If you know the story about the Navajo Code Talkers in World War 2, it didn't get adopted until it passed a stress test. No one was using the Code Talkers until someone was in a dire mess and the only way to help them was to BROADCAST instructions the ENEMY could hear.

So they used the Code Talkers to get them instructions without the enemy knowing what they were being told and it WORKED. After that, EVERYONE used the Code Talkers who had been just ignored as dead weight prior to that.

So he comes up with a PLAN to infect himself with something that he THINKS will "innoculate" him -- or, more accurately, cloak him so the zombies don't notice him -- and someone is like "Dude, that's CRAZEH. The ONLY way to prove it is for you to infect yourself with this DEADLY thing, HOPE it works and then INTENTIONALLY do the IDIOTIC thing of go in that room over there where we are holding a zombie."

That's not how it goes.

Instead, he ends up TRAPPED with no way out EXCEPT to infect himself with something deadly. If he doesn't, he has no hope of escape anyway.

It works and then he ALSO needs to get past a huge ZOMBIE HORDE between him and safety occupying a narrow hall, so he uses what he knows about them reacting to noise and sets up a diversion, then walks past them while they ALL run screaming towards the diversion and ignore him like he's invisible.

And NONE of them react to him.
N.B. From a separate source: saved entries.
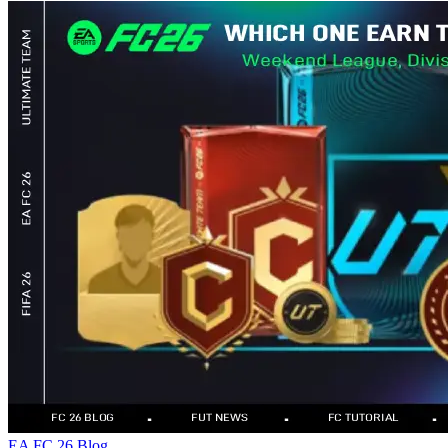
EA FC 26 Blog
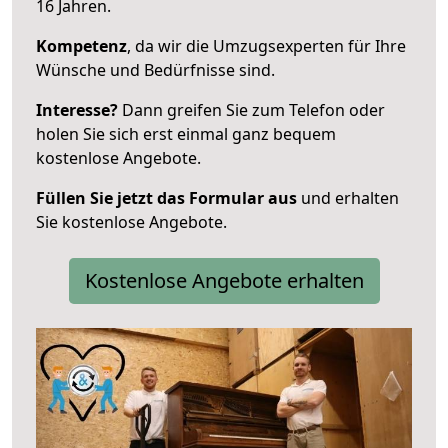
16 Jahren.
Kompetenz
, da wir die Umzugsexperten für Ihre
Wünsche und Bedürfnisse sind.
Interesse?
Dann greifen Sie zum Telefon oder
holen Sie sich erst einmal ganz bequem
kostenlose Angebote.
Füllen Sie jetzt das Formular aus
und erhalten
Sie kostenlose Angebote.
Kostenlose Angebote erhalten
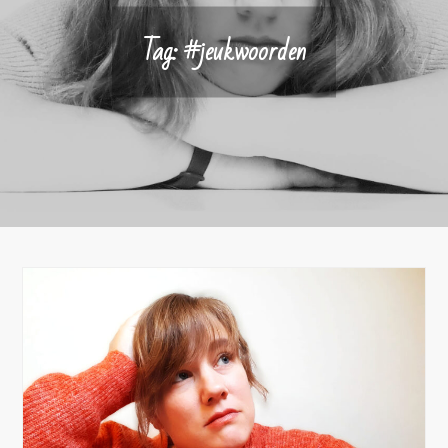
Tag:
#jeukwoorden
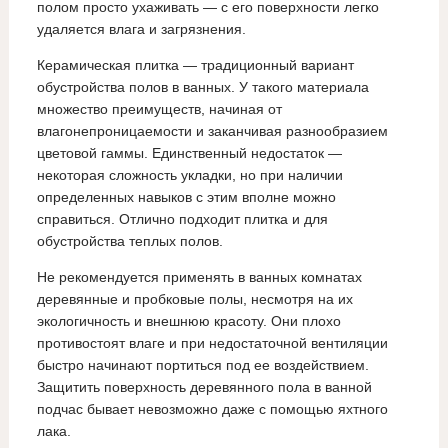
полом просто ухаживать — с его поверхности легко
удаляется влага и загрязнения.
Керамическая плитка — традиционный вариант
обустройства полов в ванных. У такого материала
множество преимуществ, начиная от
влагонепроницаемости и заканчивая разнообразием
цветовой гаммы. Единственный недостаток —
некоторая сложность укладки, но при наличии
определенных навыков с этим вполне можно
справиться. Отлично подходит плитка и для
обустройства теплых полов.
Не рекомендуется применять в ванных комнатах
деревянные и пробковые полы, несмотря на их
экологичность и внешнюю красоту. Они плохо
противостоят влаге и при недостаточной вентиляции
быстро начинают портиться под ее воздействием.
Защитить поверхность деревянного пола в ванной
подчас бывает невозможно даже с помощью яхтного
лака.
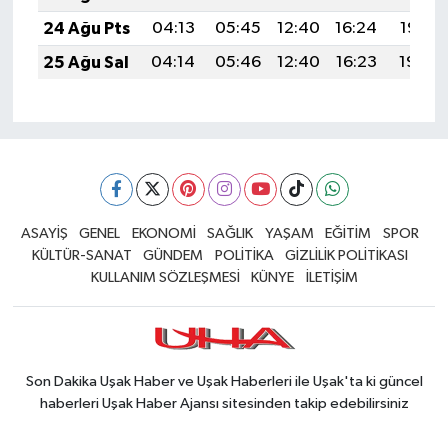
24 Ağu Pts
04:13
05:45
12:40
16:24
19:25
25 Ağu Sal
04:14
05:46
12:40
16:23
19:24
ASAYİŞ
GENEL
EKONOMİ
SAĞLIK
YAŞAM
EĞİTİM
SPOR
KÜLTÜR-SANAT
GÜNDEM
POLİTİKA
GİZLİLİK POLİTİKASI
KULLANIM SÖZLEŞMESİ
KÜNYE
İLETİŞİM
Son Dakika Uşak Haber ve Uşak Haberleri ile Uşak'ta ki güncel
haberleri Uşak Haber Ajansı sitesinden takip edebilirsiniz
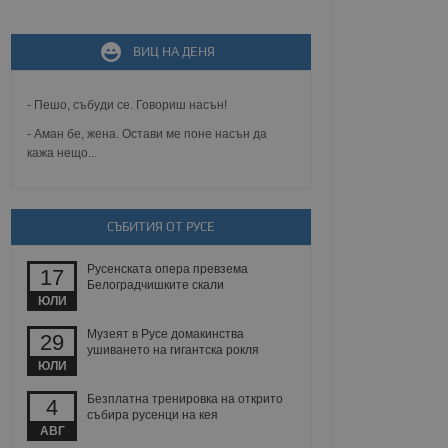
ВИЦ НА ДЕНЯ
не, зададена от уеб
 ASP.NET MVC
спре неразрешеното
т, известно като
- Пешо, събуди се. Говориш насън!
тове. Той не съдържа
щожава при затваряне
- Аман бе, жена. Остави ме поне насън да
кажа нещо...
ение на съгласието на
ст за тяхното
а данни за съгласието
ични политики и
СЪБИТИЯ ОТ РУСЕ
антира, че техните
 сесии.
Русенската опера превзема
аничаване между хората
17
а, за да се правят
Белоградчишките скали
хния уебсайт.
ЮЛИ
Музеят в Русе домакинства
29
сигнализира на
ушиването на гигантска рокля
 на бисквитките,
ЮЛИ
а съответствие и
ндарти и
Безплатна тренировка на открито
4
събира русенци на кея
ck и предоставя
АВГ
требител използва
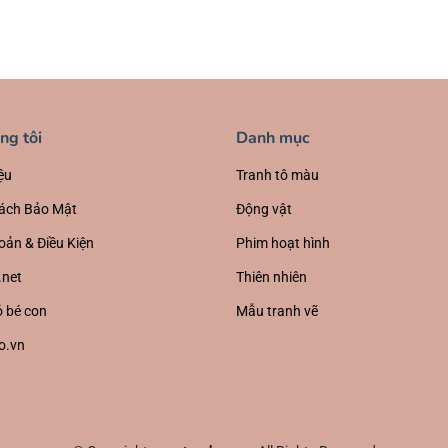
ng tôi
Danh mục
ệu
Tranh tô màu
ách Bảo Mật
Động vật
oản & Điều Kiện
Phim hoạt hình
.net
Thiên nhiên
 bé con
Mẫu tranh vẽ
o.vn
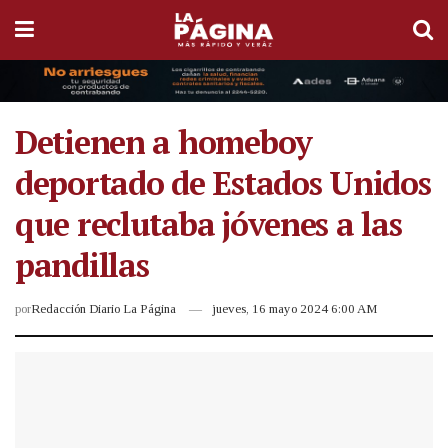
Detienen a homeboy
deportado de Estados Unidos
que reclutaba jóvenes a las
pandillas
por
Redacción Diario La Página
jueves, 16 mayo 2024 6:00 AM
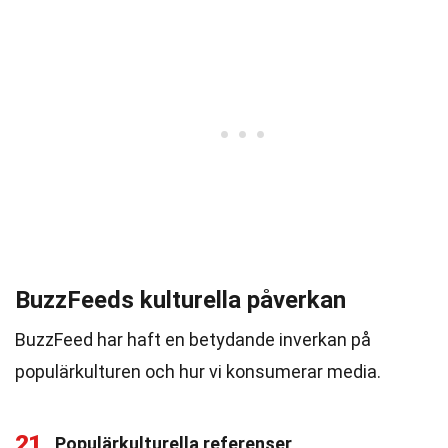
BuzzFeeds kulturella påverkan
BuzzFeed har haft en betydande inverkan på
populärkulturen och hur vi konsumerar media.
21
Populärkulturella referenser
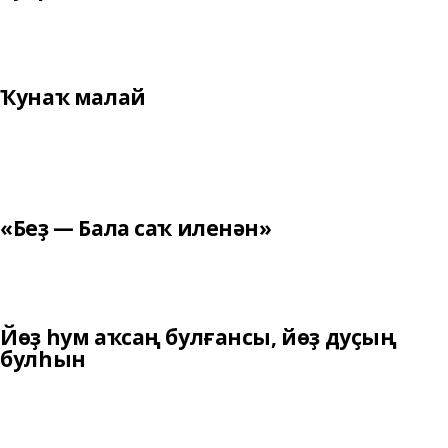
Ҡунаҡ малай
«Беҙ — Бала саҡ иленән»
Йөҙ һум аҡсаң булғансы, йөҙ дуҫың
булһын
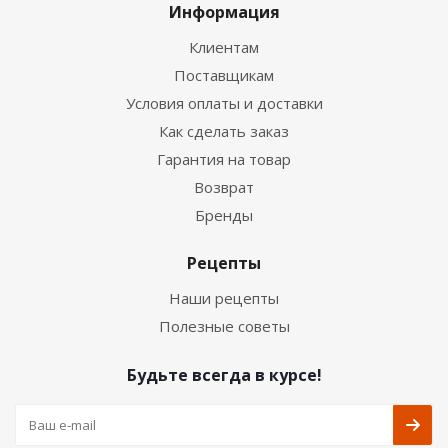
Информация
Клиентам
Поставщикам
Условия оплаты и доставки
Как сделать заказ
Гарантия на товар
Возврат
Бренды
Рецепты
Наши рецепты
Полезные советы
Будьте всегда в курсе!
So now we KNOW this WORKS and not with just that ONE zombie for some damn reason.

I get told all the time I'm some nutter IMAGINING that I'm getting well and it's PLACEBO effect and all this stupid shit. No, dumbass, I'm BRAD PITT.

Not a gorgeous sex symbol like the Shania Twain song suggests, no. I'm Brad Pitt in the movie World War Z who KNOWS shit works because I field tested it when my only other option was death and I'm not dead.

So fuck you and leave me alone. THANKS.